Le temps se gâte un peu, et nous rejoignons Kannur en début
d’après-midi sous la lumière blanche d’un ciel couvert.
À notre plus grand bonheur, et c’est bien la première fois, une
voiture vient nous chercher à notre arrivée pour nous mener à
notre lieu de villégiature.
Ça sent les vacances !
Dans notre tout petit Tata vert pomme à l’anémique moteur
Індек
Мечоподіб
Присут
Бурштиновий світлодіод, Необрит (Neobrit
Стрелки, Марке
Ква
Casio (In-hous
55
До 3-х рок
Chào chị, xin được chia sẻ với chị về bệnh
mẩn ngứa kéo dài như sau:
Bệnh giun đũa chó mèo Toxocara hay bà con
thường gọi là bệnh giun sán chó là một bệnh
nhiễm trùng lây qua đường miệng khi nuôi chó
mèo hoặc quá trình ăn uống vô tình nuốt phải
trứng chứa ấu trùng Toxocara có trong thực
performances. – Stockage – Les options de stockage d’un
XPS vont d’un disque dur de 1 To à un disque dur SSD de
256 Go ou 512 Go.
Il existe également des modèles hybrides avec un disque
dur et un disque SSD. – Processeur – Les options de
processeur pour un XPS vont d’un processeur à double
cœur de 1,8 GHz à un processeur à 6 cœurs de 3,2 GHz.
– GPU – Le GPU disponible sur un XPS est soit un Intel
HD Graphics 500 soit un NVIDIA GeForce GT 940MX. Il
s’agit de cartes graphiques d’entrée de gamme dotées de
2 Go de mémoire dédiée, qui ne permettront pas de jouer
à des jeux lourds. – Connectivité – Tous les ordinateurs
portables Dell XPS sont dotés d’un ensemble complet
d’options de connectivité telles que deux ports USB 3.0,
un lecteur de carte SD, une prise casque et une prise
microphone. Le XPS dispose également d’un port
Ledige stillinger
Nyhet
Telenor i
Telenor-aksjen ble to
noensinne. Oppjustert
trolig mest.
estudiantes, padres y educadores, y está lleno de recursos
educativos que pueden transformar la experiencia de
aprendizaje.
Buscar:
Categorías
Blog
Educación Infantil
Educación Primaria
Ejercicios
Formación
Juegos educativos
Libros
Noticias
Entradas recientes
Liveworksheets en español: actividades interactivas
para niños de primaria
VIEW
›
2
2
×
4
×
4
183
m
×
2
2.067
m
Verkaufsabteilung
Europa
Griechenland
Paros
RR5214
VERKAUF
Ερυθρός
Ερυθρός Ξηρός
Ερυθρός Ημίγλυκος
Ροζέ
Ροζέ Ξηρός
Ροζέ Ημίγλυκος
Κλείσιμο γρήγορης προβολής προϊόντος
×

Task objective: Reproduce each entry from the records above, character for character.

Written answer:
Le temps se gâte un peu, et nous rejoignons Kannur en début
d’après-midi sous la lumière blanche d’un ciel couvert.
À notre plus grand bonheur, et c’est bien la première fois, une
voiture vient nous chercher à notre arrivée pour nous mener à
notre lieu de villégiature.
Ça sent les vacances !
Dans notre tout petit Tata vert pomme à l’anémique moteur
Індек
Мечоподіб
Присут
Бурштиновий світлодіод, Необрит (Neobrit
Стрелки, Марке
Ква
Casio (In-hous
55
До 3-х рок
Chào chị, xin được chia sẻ với chị về bệnh
mẩn ngứa kéo dài như sau:
Bệnh giun đũa chó mèo Toxocara hay bà con
thường gọi là bệnh giun sán chó là một bệnh
nhiễm trùng lây qua đường miệng khi nuôi chó
mèo hoặc quá trình ăn uống vô tình nuốt phải
trứng chứa ấu trùng Toxocara có trong thực
performances. – Stockage – Les options de stockage d’un
XPS vont d’un disque dur de 1 To à un disque dur SSD de
256 Go ou 512 Go.
Il existe également des modèles hybrides avec un disque
dur et un disque SSD. – Processeur – Les options de
processeur pour un XPS vont d’un processeur à double
cœur de 1,8 GHz à un processeur à 6 cœurs de 3,2 GHz.
– GPU – Le GPU disponible sur un XPS est soit un Intel
HD Graphics 500 soit un NVIDIA GeForce GT 940MX. Il
s’agit de cartes graphiques d’entrée de gamme dotées de
2 Go de mémoire dédiée, qui ne permettront pas de jouer
à des jeux lourds. – Connectivité – Tous les ordinateurs
portables Dell XPS sont dotés d’un ensemble complet
d’options de connectivité telles que deux ports USB 3.0,
un lecteur de carte SD, une prise casque et une prise
microphone. Le XPS dispose également d’un port
Ledige stillinger
Nyhet
Telenor i
Telenor-aksjen ble to
noensinne. Oppjustert
trolig mest.
estudiantes, padres y educadores, y está lleno de recursos
educativos que pueden transformar la experiencia de
aprendizaje.
Buscar:
Categorías
Blog
Educación Infantil
Educación Primaria
Ejercicios
Formación
Juegos educativos
Libros
Noticias
Entradas recientes
Liveworksheets en español: actividades interactivas
para niños de primaria
VIEW
›
2
2
×
4
×
4
183
m
×
2
2.067
m
Verkaufsabteilung
Europa
Griechenland
Paros
RR5214
VERKAUF
Ερυθρός
Ερυθρός Ξηρός
Ερυθρός Ημίγλυκος
Ροζέ
Ροζέ Ξηρός
Ροζέ Ημίγλυκος
Κλείσιμο γρήγορης προβολής προϊόντος
×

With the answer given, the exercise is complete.